What do people currently do for more "stream based" workflow topologies (e.g. hyperparameter tuning, iterative optimization etc)?
I'm thinking it might be possible to make a wrapper that creates a redis queue uses flyte serialization and deserialization to serialize things onto/off the queue, and then wraps python generators, but I'm wondering if anyone else has tried something like this.
EDIT: in particular, it would be helpful to know if there is a callable version of the flyte serializer that could be used in something like rq
k
Ketan (kumare3)
02/28/2023, 3:04 PM
❤️ @Eli Bixby you are right. Infact the programming model for Flyte does not dictate batch or stream. Infact we might do something in the future. I do have a spec for StreamLiterals, or stream of literals.
Also these PRs are landing soon - probably 1.5
https://github.com/flyteorg/flytekit/pull/1512
Complete data rewrite to support native streams
https://github.com/flyteorg/flytekit/pull/1518
And yes there is a callable version of Flyte serializer, but let’s do one thing - make an issue and let’s open up the api at the top level so that it gets added to the contract
e
Eli Bixby
03/01/2023, 9:02 AM
Is there a doc somewhere about the data subsystem redesign?

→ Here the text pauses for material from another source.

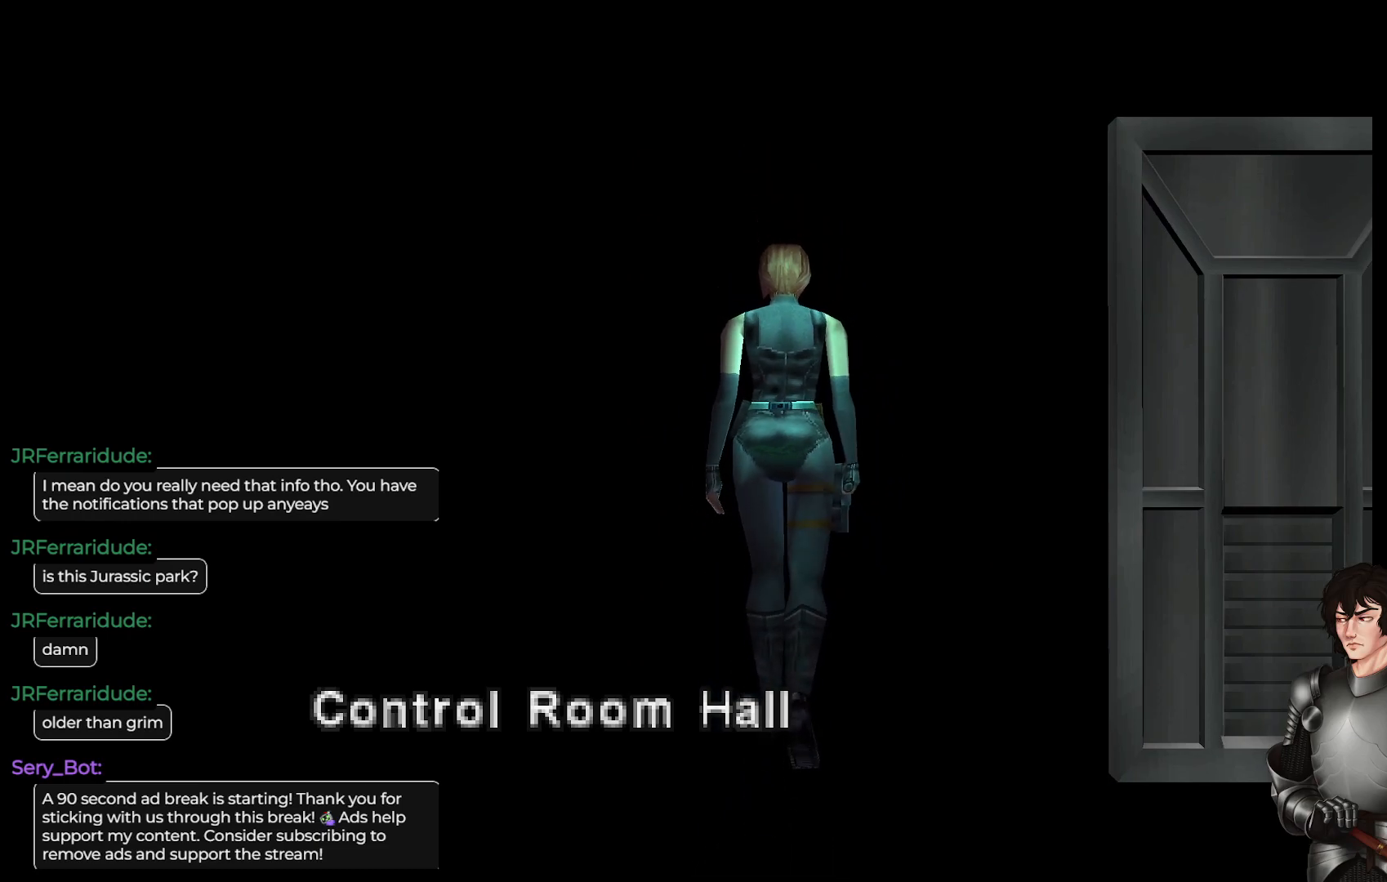
{"buttons": [], "left_stick": "center", "right_stick": "center", "events": []}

As for stream literals, on the python side, I would expect it to work with generators and async generators, so something like:
Copy code
@task
async def foo(input_stream: AsyncGenerator[Literal]) -> AsyncGenerator[Literal]:
async for item in input_stream:
yield do_thing(item)
Would be nice to support async generators as that will make interacting with multiple streams within a task very straight forward.